Ø Le climat entre médecins peut être conflictuel, ce qui ajoute de la souffrance à la souffrance de la famille, ce qui fut notre cas.
Ø La sédation peut durer plus ou moins longtemps. On ne meurt pas de faim et de soif en quelques jours. Quelques cas médiatisés dont le nôtre ou l’affaire Koffel, mettent en exergue la frilosité de certains médecins qui, par crainte d’être accusés d’euthanasie, si les décès interviennent rapidement, laissent se prolonger d’effroyables agonies. La frontière si ténue entre le licite (loi Léonetti) et l’illicite (l’euthanasie) aboutit à ces terrifiantes aberrations.
Ø La loi Léonetti stipule que la sédation est en place pour soulager la douleur et non pour accéder à la mort. Or, pour ce qui concerne les états végétatifs, cela est faux ! Notre fils, n’était pas plus mal, ou aussi mal, 2 jours, 6 mois ou 8 ans auparavant. L’intention était donc bien là, euthanasique. Pourquoi, alors ces agonies longues et douloureuses, quel sens leur accorder ?
Ø Il est normal et légitime de tout tenter dans l’urgence, afin de faire revenir à la conscience une personne inanimée, en arrêt cardio respiratoire, mais après…, après…, quand les IRM attestent que les lésions cérébrales sont telles que seule une vie végétative se profile, que faire ? Il n’y a pas de tuyaux à enlever, de machines à débrancher…, on ne peut plus revenir en arrière, seul le corps survit, de façon autonome. Ces calvaires peuvent durer des années et des années. Pourquoi refuser « réparation » à ces victimes collatérales des progrès de la réanimation moderne en ne pratiquant pas une aide active à mourir ?

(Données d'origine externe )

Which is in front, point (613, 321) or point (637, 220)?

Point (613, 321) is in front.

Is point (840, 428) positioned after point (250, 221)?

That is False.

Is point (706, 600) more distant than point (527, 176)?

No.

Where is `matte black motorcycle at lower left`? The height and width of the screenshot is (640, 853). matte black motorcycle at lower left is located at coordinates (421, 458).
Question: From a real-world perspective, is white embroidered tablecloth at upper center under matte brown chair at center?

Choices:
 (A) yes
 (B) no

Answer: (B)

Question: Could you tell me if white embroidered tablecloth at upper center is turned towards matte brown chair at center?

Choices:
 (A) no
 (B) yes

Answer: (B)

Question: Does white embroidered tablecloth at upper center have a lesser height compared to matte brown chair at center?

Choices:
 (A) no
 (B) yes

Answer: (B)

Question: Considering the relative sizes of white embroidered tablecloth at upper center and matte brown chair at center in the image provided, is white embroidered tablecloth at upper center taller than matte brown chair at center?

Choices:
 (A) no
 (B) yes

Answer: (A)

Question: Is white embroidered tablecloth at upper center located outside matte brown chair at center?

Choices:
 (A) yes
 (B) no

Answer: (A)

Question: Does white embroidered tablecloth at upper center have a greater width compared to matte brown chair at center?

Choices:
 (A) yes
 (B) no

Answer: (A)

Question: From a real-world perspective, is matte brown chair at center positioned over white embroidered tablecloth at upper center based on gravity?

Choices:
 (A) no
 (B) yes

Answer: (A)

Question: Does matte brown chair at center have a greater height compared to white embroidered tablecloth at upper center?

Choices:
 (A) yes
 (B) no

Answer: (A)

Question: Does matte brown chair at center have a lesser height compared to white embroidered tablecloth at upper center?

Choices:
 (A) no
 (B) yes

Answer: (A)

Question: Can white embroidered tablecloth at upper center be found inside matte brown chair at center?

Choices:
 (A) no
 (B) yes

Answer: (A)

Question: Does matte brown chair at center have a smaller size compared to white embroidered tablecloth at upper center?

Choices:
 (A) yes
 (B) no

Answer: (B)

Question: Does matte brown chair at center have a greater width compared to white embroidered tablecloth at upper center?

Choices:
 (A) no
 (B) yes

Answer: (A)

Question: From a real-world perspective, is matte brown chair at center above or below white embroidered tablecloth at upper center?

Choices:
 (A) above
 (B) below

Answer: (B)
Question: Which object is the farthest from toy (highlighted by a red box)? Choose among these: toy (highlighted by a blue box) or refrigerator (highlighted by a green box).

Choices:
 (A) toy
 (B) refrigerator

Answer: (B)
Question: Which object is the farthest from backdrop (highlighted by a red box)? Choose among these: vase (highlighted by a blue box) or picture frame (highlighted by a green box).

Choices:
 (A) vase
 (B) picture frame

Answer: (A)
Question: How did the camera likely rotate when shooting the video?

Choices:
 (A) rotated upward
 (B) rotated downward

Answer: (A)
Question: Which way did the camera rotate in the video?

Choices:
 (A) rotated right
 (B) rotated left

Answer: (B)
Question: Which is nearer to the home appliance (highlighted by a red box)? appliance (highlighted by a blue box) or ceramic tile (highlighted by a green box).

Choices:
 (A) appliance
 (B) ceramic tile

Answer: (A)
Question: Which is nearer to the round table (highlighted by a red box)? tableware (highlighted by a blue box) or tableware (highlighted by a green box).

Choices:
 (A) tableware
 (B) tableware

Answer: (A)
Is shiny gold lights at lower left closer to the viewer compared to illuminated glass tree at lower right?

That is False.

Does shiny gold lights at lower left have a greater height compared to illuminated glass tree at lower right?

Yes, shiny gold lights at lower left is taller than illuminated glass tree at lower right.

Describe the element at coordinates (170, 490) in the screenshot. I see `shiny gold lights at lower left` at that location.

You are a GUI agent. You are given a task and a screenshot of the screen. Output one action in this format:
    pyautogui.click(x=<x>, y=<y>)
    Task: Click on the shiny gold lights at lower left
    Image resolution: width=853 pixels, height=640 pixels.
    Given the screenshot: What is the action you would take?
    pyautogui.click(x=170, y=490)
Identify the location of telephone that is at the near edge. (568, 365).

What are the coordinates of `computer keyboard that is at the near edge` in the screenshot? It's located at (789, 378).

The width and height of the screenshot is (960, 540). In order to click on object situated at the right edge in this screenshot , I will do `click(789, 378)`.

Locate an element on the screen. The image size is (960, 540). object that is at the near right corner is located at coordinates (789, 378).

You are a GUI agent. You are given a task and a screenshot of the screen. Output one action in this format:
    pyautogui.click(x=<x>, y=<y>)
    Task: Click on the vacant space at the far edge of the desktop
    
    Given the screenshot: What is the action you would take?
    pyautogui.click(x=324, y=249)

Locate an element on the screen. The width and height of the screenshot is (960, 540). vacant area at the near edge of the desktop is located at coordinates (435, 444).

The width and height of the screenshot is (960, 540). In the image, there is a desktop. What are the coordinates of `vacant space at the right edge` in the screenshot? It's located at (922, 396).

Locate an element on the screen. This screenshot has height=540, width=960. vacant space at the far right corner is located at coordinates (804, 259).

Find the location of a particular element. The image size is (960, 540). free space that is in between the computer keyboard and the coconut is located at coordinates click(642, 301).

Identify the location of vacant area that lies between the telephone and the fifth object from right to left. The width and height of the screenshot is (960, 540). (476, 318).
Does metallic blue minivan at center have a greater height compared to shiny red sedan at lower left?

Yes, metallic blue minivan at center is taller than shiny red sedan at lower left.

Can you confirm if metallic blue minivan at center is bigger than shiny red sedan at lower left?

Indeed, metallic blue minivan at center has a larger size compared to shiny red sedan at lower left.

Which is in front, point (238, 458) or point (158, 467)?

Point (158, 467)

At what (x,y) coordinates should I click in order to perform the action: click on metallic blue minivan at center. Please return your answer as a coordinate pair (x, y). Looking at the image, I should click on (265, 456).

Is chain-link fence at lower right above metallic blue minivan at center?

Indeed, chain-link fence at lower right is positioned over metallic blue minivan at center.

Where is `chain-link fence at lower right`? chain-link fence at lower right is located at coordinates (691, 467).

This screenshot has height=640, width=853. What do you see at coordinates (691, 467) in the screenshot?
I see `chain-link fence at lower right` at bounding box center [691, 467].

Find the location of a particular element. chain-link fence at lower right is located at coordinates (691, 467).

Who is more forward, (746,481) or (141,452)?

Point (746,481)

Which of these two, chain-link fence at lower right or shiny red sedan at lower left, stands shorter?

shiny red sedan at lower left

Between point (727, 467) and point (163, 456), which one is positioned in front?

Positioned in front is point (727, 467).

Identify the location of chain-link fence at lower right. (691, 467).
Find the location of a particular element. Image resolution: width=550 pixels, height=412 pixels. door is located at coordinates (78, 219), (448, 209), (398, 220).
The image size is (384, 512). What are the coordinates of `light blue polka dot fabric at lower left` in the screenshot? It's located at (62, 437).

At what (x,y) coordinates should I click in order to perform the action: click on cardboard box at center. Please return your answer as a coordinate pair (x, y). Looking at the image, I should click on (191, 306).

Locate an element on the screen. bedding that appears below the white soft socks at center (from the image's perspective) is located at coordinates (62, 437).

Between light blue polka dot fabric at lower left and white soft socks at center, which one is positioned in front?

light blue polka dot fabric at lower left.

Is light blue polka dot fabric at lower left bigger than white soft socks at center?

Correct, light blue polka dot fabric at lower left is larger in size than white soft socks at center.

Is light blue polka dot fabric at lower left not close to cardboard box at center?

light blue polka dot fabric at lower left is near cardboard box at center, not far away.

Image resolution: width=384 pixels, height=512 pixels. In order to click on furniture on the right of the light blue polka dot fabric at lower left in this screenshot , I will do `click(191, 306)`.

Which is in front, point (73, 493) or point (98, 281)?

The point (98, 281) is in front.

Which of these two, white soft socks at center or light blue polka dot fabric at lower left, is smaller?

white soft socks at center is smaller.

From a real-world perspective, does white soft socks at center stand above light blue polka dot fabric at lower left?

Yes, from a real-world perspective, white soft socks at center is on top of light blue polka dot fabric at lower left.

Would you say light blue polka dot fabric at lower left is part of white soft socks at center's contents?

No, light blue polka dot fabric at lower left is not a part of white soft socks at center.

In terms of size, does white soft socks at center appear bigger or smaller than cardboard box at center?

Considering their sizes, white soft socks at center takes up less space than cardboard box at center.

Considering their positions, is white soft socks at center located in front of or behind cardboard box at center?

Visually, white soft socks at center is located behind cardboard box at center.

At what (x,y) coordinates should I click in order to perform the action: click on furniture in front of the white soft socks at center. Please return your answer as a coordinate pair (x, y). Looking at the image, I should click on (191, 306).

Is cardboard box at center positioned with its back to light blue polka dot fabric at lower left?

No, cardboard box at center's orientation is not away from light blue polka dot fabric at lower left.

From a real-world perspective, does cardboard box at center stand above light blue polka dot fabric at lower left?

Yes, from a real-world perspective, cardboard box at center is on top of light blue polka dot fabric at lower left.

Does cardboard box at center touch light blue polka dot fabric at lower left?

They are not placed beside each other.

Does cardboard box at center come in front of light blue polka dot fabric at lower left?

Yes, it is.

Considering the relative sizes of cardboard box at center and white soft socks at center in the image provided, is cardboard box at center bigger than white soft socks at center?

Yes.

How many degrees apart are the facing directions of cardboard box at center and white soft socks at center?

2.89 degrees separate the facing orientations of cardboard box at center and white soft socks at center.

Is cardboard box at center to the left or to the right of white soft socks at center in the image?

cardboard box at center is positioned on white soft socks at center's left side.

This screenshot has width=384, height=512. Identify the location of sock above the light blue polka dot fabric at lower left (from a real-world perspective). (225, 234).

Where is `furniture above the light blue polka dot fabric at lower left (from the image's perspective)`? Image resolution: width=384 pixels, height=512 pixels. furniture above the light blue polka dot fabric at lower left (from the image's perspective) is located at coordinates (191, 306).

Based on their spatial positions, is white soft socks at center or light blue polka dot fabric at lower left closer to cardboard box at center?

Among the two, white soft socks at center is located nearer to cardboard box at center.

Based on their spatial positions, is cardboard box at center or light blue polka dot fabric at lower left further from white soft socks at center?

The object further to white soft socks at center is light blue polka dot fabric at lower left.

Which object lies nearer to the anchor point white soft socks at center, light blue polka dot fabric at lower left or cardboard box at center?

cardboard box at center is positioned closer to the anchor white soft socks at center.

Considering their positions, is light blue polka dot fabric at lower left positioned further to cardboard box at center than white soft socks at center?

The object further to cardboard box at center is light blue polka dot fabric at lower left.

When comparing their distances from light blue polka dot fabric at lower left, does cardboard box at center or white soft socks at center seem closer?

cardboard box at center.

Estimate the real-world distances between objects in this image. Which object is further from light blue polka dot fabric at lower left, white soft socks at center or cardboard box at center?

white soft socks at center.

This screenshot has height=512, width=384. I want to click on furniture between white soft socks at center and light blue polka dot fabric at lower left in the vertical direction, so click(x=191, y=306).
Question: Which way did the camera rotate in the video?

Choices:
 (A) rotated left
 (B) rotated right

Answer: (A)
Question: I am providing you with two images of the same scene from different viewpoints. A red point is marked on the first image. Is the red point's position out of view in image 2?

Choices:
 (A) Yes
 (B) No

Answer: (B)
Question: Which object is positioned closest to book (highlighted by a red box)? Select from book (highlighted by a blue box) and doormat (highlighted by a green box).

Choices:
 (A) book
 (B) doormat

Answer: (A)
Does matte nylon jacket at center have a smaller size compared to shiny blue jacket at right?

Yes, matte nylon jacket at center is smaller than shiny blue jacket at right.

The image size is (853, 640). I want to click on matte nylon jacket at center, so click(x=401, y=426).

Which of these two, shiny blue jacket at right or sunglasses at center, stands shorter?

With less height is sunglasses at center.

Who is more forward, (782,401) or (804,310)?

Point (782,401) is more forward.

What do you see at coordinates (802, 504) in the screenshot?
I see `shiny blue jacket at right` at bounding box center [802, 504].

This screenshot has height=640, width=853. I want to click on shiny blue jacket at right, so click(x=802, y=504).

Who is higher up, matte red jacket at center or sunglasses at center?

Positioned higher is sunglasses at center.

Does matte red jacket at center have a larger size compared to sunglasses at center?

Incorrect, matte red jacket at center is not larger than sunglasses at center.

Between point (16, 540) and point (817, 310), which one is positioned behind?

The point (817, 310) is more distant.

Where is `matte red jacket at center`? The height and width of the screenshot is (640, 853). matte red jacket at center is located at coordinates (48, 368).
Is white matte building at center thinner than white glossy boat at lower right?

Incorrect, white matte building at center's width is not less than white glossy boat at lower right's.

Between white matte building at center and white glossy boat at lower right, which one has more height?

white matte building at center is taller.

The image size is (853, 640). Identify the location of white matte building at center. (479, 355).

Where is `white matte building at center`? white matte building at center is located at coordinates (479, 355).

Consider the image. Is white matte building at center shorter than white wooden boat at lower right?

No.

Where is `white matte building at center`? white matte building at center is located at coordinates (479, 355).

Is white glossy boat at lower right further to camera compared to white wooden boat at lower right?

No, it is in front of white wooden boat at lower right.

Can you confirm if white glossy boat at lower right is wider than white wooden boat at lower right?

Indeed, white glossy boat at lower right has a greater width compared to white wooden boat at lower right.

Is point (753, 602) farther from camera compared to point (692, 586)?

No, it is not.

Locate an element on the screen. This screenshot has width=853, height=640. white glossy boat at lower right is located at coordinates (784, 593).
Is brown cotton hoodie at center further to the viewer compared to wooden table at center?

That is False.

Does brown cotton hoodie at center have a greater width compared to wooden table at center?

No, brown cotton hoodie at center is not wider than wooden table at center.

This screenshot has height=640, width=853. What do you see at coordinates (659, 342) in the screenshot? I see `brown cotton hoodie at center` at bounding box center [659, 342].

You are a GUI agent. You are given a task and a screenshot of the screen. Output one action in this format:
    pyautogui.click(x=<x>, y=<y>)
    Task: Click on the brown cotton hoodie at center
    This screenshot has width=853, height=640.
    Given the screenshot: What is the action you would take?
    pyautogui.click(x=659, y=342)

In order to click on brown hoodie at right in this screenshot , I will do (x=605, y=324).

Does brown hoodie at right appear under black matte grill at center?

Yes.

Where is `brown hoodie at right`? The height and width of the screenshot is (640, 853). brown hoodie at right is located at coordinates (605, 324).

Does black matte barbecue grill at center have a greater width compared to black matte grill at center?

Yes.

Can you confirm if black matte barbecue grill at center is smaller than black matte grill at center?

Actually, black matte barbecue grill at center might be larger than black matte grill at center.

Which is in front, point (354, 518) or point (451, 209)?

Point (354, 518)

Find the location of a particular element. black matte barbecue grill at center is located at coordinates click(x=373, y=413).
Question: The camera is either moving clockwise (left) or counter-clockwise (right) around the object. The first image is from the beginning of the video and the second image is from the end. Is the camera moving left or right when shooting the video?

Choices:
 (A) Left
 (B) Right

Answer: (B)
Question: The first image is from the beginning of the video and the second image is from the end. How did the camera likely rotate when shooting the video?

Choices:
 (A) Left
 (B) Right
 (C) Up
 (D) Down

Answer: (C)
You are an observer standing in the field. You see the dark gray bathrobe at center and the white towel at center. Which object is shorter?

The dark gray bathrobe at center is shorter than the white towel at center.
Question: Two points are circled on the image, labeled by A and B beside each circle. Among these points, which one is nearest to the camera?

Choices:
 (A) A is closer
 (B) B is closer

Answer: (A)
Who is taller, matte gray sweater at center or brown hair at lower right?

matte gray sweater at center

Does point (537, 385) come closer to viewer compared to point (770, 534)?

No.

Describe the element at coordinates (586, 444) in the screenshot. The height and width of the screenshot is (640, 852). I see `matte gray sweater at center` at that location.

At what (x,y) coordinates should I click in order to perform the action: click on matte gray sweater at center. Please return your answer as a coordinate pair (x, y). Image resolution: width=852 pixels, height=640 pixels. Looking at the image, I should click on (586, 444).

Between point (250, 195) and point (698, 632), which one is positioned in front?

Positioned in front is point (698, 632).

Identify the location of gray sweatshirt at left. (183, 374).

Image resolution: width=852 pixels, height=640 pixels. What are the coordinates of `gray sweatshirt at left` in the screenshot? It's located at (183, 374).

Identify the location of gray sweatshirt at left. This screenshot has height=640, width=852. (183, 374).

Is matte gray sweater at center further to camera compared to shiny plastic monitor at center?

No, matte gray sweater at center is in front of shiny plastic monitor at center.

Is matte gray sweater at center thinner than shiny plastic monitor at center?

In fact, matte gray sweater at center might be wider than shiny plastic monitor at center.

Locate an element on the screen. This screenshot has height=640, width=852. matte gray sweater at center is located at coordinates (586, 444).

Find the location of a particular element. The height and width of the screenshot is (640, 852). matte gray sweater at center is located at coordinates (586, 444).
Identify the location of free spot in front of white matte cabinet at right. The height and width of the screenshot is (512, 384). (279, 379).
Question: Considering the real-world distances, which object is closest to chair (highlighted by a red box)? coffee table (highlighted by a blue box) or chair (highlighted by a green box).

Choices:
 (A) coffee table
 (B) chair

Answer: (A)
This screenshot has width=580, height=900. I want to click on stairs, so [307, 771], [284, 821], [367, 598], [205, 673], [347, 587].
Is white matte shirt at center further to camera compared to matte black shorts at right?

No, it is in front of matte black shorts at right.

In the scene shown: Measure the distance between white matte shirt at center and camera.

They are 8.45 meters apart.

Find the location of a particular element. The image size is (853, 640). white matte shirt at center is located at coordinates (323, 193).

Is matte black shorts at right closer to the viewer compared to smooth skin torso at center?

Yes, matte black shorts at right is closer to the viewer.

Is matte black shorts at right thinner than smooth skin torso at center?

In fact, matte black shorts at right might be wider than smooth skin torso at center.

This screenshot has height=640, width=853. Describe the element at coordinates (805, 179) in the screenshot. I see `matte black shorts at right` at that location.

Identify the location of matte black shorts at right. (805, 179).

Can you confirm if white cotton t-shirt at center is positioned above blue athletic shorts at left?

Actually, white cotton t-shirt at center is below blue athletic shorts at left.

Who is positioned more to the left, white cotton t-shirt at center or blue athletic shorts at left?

Ø La sédation terminale peut être génératrice de souffrances agoniques car, tout en reconnaissant qu’elle peut hâter la mort, la loi stipule conjointement que la sédation doit être réversible. Exemple d'un cas dramatique: http://parents-herve-pierra-fin-de-vie-loi-leonetti-euthanasie.over-blog.com/article-crime-contre-l-humanite-la-sedation-en-question-119635049.html.
Ø Pour sacrifier à l’illusion d’une non euthanasie, on voit émerger une forme de « maltraitance institutionnalisée ». Celle-ci est dénoncée par Monsieur Philippe Bataille, sociologue, directeur d’études à l’école des hautes études en sciences sociales, auteur du livre « à la vie à la mort ». Il relate le cas édifiant, entre autres, d’un prématuré non viable auquel on a appliqué la loi Léonetti (laisser mourir de faim et de soif) alors qu’avant, il aurait aidé à mourir en paix et en toute humanité.
Nous sommes interpellés par deux points :
- La justice n’a pas à s’immiscer normalement en matière médicale, c’est le cas pour l’affaire de Vincent Lambert, c’était aussi le cas pour nous. Le médecin référent avait saisi le Procureur de la République, prétendant qu’une famille voulait « euthanasier » un jeune homme, alors que notre requête d’application de la loi Léonetti était clairement exprimée, écrite et cosignée par nous même et toute notre famille au sens large.
- Dans l’affaire Vincent Lambert, le tribunal administratif a désavoué une loi de notre république et s’est substitué abusivement aux médecins dans une « discipline » qui n’est pas son domaine de compétence.
Nous souhaitons la meilleure issue possible pour Monsieur Vincent Lambert et, que tous les protagonistes de ce drame, retrouvent la paix et la sérénité.